Carl Laufs wurde am 20. Dezember 1858 in Mainz geboren. Er arbeitete als Autor von Lustspielen und Schwänken. Obwohl Jacoby nicht einen einzigen Satz zu dem Stück geschrieben hatte, ließ Laufs ihm stets die Hälfte der Tantiemen zufließen.


 

Der Inhalt
Wenn einer eine Reise tut, dann will er auch richtig was erleben! Am liebsten etwas total Außergewöhnliches… Und wenn man sogar nach Berlin fährt, muss er hinterher bei den Freunden und Kollegen mit den Erlebnissen angeben können. Philipp Klapproth zumindest möchte das. Darum hat er es sich in den Kopf gesetzt, eine Heilanstalt für Geisteskranke zu besuchen. So gestaltet sich der Beginn der Geschichte sowohl im Clubhaus als auch in der Pension Schöller, aber dann…


 

Das Thema
Wer ist denn verrückt, wer ist normal? Ein Thema für Jugendliche? Na klar! Die Rebellion der Pubertät gegen die Normalität ist völlig normal und sogar hormonell bedingt, oft zum Leidwesen von Eltern, Lehrer und Erzieher. „Krisenzeit“, „Entwicklungszeit“, „Experimentierzeit“ und „Übergangszeit“ haben ihre eigenen Grenzen im Normalfeld des Irrgartens Pubertät. Darin fragen sich Jugendliche, ob ihr Körper, ihr Denken, ihre Gefühle und sie selbst in Bezug auf andere und die gesellschaftlichen Erwartungen „normal“ sind. Gleichzeitig erleben sie die Normalisierung als Zumutung. Also: Wann ist jemand schrullig genug, um Gesprächsstoff für daheim zu liefern?


 

Das Motiv
Wer könnte einem Jugendlichen Philipp Klapproth den angestrebten Ausflug in die Heilanstalt organisieren. Ein unerfüllbarer Wunsch?
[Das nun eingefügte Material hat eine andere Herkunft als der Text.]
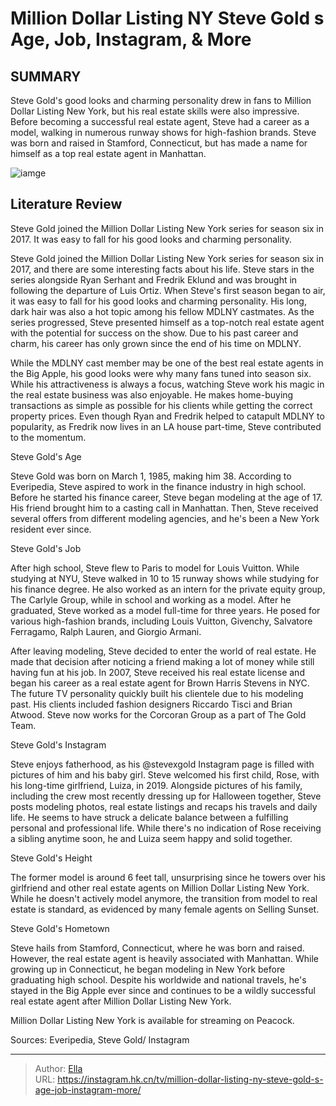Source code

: # Million Dollar Listing NY Steve Gold s Age, Job, Instagram, &amp; More


## SUMMARY 



  Steve Gold&#39;s good looks and charming personality drew in fans to Million Dollar Listing New York, but his real estate skills were also impressive.   Before becoming a successful real estate agent, Steve had a career as a model, walking in numerous runway shows for high-fashion brands.   Steve was born and raised in Stamford, Connecticut, but has made a name for himself as a top real estate agent in Manhattan.  

![iamge](https://static1.srcdn.com/wordpress/wp-content/uploads/2021/05/Steve-Gold.jpg)

## Literature Review
Steve Gold joined the Million Dollar Listing New York series for season six in 2017. It was easy to fall for his good looks and charming personality.




Steve Gold joined the Million Dollar Listing New York series for season six in 2017, and there are some interesting facts about his life. Steve stars in the series alongside Ryan Serhant and Fredrik Eklund and was brought in following the departure of Luis Ortiz. When Steve&#39;s first season began to air, it was easy to fall for his good looks and charming personality. His long, dark hair was also a hot topic among his fellow MDLNY castmates. As the series progressed, Steve presented himself as a top-notch real estate agent with the potential for success on the show. Due to his past career and charm, his career has only grown since the end of his time on MDLNY.




While the MDLNY cast member may be one of the best real estate agents in the Big Apple, his good looks were why many fans tuned into season six. While his attractiveness is always a focus, watching Steve work his magic in the real estate business was also enjoyable. He makes home-buying transactions as simple as possible for his clients while getting the correct property prices. Even though Ryan and Fredrik helped to catapult MDLNY to popularity, as Fredrik now lives in an LA house part-time, Steve contributed to the momentum.


 Steve Gold&#39;s Age 
          

Steve Gold was born on March 1, 1985, making him 38. According to Everipedia, Steve aspired to work in the finance industry in high school. Before he started his finance career, Steve began modeling at the age of 17. His friend brought him to a casting call in Manhattan. Then, Steve received several offers from different modeling agencies, and he&#39;s been a New York resident ever since.






 Steve Gold&#39;s Job 
          

After high school, Steve flew to Paris to model for Louis Vuitton. While studying at NYU, Steve walked in 10 to 15 runway shows while studying for his finance degree. He also worked as an intern for the private equity group, The Carlyle Group, while in school and working as a model. After he graduated, Steve worked as a model full-time for three years. He posed for various high-fashion brands, including Louis Vuitton, Givenchy, Salvatore Ferragamo, Ralph Lauren, and Giorgio Armani. 

After leaving modeling, Steve decided to enter the world of real estate. He made that decision after noticing a friend making a lot of money while still having fun at his job. In 2007, Steve received his real estate license and began his career as a real estate agent for Brown Harris Stevens in NYC. The future TV personality quickly built his clientele due to his modeling past. His clients included fashion designers Riccardo Tisci and Brian Atwood. Steve now works for the Corcoran Group as a part of The Gold Team.






 Steve Gold&#39;s Instagram 

 

Steve enjoys fatherhood, as his @stevexgold Instagram page is filled with pictures of him and his baby girl. Steve welcomed his first child, Rose, with his long-time girlfriend, Luiza, in 2019. Alongside pictures of his family, including the crew most recently dressing up for Halloween together, Steve posts modeling photos, real estate listings and recaps his travels and daily life. He seems to have struck a delicate balance between a fulfilling personal and professional life. While there&#39;s no indication of Rose receiving a sibling anytime soon, he and Luiza seem happy and solid together.



 Steve Gold&#39;s Height 
          




The former model is around 6 feet tall, unsurprising since he towers over his girlfriend and other real estate agents on Million Dollar Listing New York. While he doesn&#39;t actively model anymore, the transition from model to real estate is standard, as evidenced by many female agents on Selling Sunset.



 Steve Gold&#39;s Hometown 

 

Steve hails from Stamford, Connecticut, where he was born and raised. However, the real estate agent is heavily associated with Manhattan. While growing up in Connecticut, he began modeling in New York before graduating high school. Despite his worldwide and national travels, he&#39;s stayed in the Big Apple ever since and continues to be a wildly successful real estate agent after Million Dollar Listing New York.



Million Dollar Listing New York is available for streaming on Peacock.







Sources: Everipedia, Steve Gold/ Instagram



---

> Author: [Ella](https://instagram.hk.cn/)  
> URL: https://instagram.hk.cn/tv/million-dollar-listing-ny-steve-gold-s-age-job-instagram-more/  


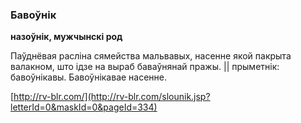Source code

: ### Бавоўнік
**назоўнік, мужчынскі род**

Паўднёвая расліна сямейства мальвавых, насенне якой пакрыта валакном, што ідзе на выраб баваўнянай пражы. || прыметнік: бавоўнікавы. Бавоўнікавае насенне.

<a rel="author">[http://rv-blr.com/](http://rv-blr.com/slounik.jsp?letterId=0&maskId=0&pageId=334)</a>
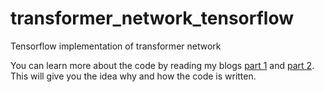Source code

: # transformer_network_tensorflow
Tensorflow implementation of transformer network

You can learn more about the code by reading my blogs [part 1](https://medium.com/datadriveninvestor/lets-build-attention-is-all-you-need-1-2-de377cebe22) and [part 2](https://medium.com/datadriveninvestor/lets-build-attention-is-all-you-need-2-2-11d9a29219c4). This will give you the idea why and how the code is written.
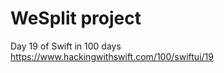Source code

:WeSplit project
===============

Day 19 of Swift in 100 days
https://www.hackingwithswift.com/100/swiftui/19
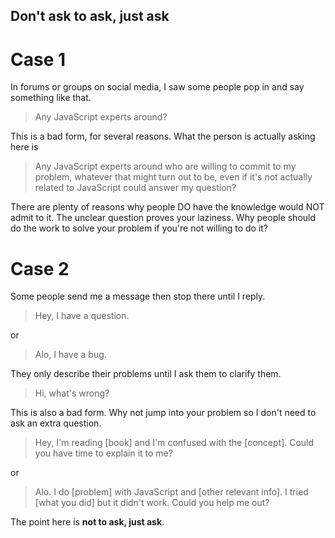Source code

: ## Don't ask to ask, just ask

# Case 1

In forums or groups on social media, I saw some people pop in and say something like that.

> Any JavaScript experts around?

This is a bad form, for several reasons. What the person is actually asking here is

> Any JavaScript experts around who are willing to commit to my problem, whatever that might turn out to be, even if it's not actually related to JavaScript could answer my question?

There are plenty of reasons why people DO have the knowledge would NOT admit to it. The unclear question proves your laziness. Why people should do the work to solve your problem if you're not willing to do it?

# Case 2

Some people send me a message then stop there until I reply.

> Hey, I have a question.

or

> Alo, I have a bug.

They only describe their problems until I ask them to clarify them.

> Hi, what's wrong?

This is also a bad form. Why not jump into your problem so I don't need to ask an extra question.

> Hey, I'm reading [book] and I'm confused with the [concept]. Could you have time to explain it to me?

or

> Alo. I do [problem] with JavaScript and [other relevant info]. I tried [what you did] but it didn't work. Could you help me out?

The point here is **not to ask, just ask**.



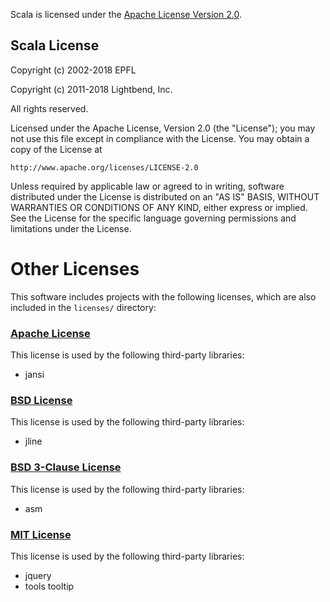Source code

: Scala is licensed under the [Apache License Version 2.0](https://www.apache.org/licenses/LICENSE-2.0).

## Scala License

Copyright (c) 2002-2018 EPFL

Copyright (c) 2011-2018 Lightbend, Inc.

All rights reserved.

Licensed under the Apache License, Version 2.0 (the "License");
you may not use this file except in compliance with the License.
You may obtain a copy of the License at

    http://www.apache.org/licenses/LICENSE-2.0

Unless required by applicable law or agreed to in writing, software
distributed under the License is distributed on an "AS IS" BASIS,
WITHOUT WARRANTIES OR CONDITIONS OF ANY KIND, either express or implied.
See the License for the specific language governing permissions and
limitations under the License.

# Other Licenses

This software includes projects with the following licenses,
which are also included in the `licenses/` directory:

### [Apache License](http://www.apache.org/licenses/LICENSE-2.0.html)
This license is used by the following third-party libraries:

  * jansi

### [BSD License](http://www.opensource.org/licenses/bsd-license.php)
This license is used by the following third-party libraries:

  * jline

### [BSD 3-Clause License](http://opensource.org/licenses/BSD-3-Clause)
This license is used by the following third-party libraries:

  * asm

### [MIT License](http://www.opensource.org/licenses/MIT)
This license is used by the following third-party libraries:

  * jquery
  * tools tooltip
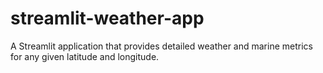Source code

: # streamlit-weather-app
A Streamlit application that provides detailed weather and marine metrics for any given latitude and longitude. 
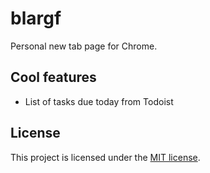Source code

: # blargf
Personal new tab page for Chrome.

## Cool features
- List of tasks due today from Todoist

## License
This project is licensed under the [MIT license](LICENSE).

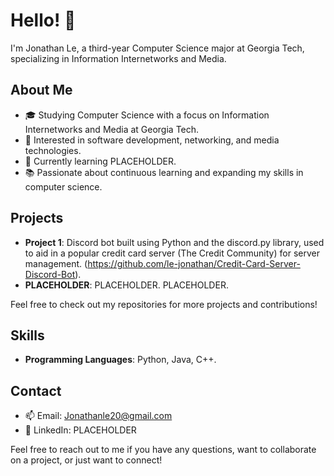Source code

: # Hello! 👋

I'm Jonathan Le, a third-year Computer Science major at Georgia Tech, specializing in Information Internetworks and Media.

## About Me

- 🎓 Studying Computer Science with a focus on Information Internetworks and Media at Georgia Tech.
- 🔭 Interested in software development, networking, and media technologies.
- 🌱 Currently learning PLACEHOLDER.
- 📚 Passionate about continuous learning and expanding my skills in computer science.

## Projects

- **Project 1**: Discord bot built using Python and the discord.py library, used to aid in a popular credit card server (The Credit Community) for server management. (https://github.com/le-jonathan/Credit-Card-Server-Discord-Bot).
- **PLACEHOLDER**: PLACEHOLDER. PLACEHOLDER.

Feel free to check out my repositories for more projects and contributions!

## Skills

- **Programming Languages**: Python, Java, C++.

## Contact

- 📫 Email: Jonathanle20@gmail.com
- 💼 LinkedIn: PLACEHOLDER

Feel free to reach out to me if you have any questions, want to collaborate on a project, or just want to connect!
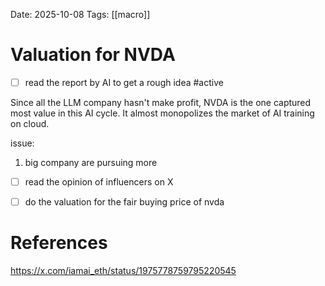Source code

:Date: 2025-10-08
Tags: [[macro]]

# Valuation for NVDA

- [ ] read the report by AI to get a rough idea #active

Since all the LLM company hasn't make profit, NVDA is the one captured most value in this AI cycle. It almost monopolizes the market of AI training on cloud.

issue:
1. big company are pursuing more 


- [ ] read the opinion of influencers on X


- [ ] do the valuation for the fair buying price of nvda




# References
https://x.com/iamai_eth/status/1975778759795220545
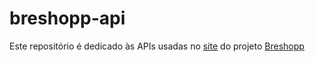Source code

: # breshopp-api
Este repositório é dedicado às APIs usadas no [site](https://github.com/robcs9/breshoppdemo) do projeto [Breshopp](https://github.com/robcs9/Breshopp)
Nein, die Schwester, Ulrike, die sich schon lange für die Quälereien des Bruders rächen will, hat die „Idee“: das Clubhaus Schöller, dessen Gäste eh etwas durch den Wind sind, als Nervenheilanstalt auszugeben – den Bruder ins Clubhaus geschleppt, ihm eingeschärft, sich ja nichts anmerken zu lassen, den Clubhauskellner eingeweiht– fertig ist das Täuschungsmanöver.


 

Die Inszenierung
Die reichlich schrägen Marotten der Clubhausgäste erscheinen plötzlich, durch die Augen von Philipp Klapproth, in einem ganz anderen Licht. Das gelingt auch, weil die Anzahl der Figuren drastisch reduziert bleibt: Diese sind – natürlich chorisch angelegt – der Kellner Eugen, der angehende Schauspieler mit dem Sprachfehler; die überdrehte Chefin Josephine, die Psychologie studiert und sich in Philipp verliebt und Ed Bernhardy, ein Musiker und Rapper… Trotzdem entsteht aus „normalen“ Gästen für Philipp Klapproth ein zunehmend beängstigendes Panoptikum. Oft unterbrochen von Kommentaren, Regieanweisungen, Figuren, die aus ihrer Rolle treten, die Regie, die bemüht wird… gerät der Protagonist mehr und mehr in große Not. Als die vermeintlichen Insassen mit ihm das Clubhaus verlassen wollen, kommt es fast zur Katastrophe: Philipps Verantwortungsbewusstsein kämpft gegen Wahnsinn… und alles dreht sich.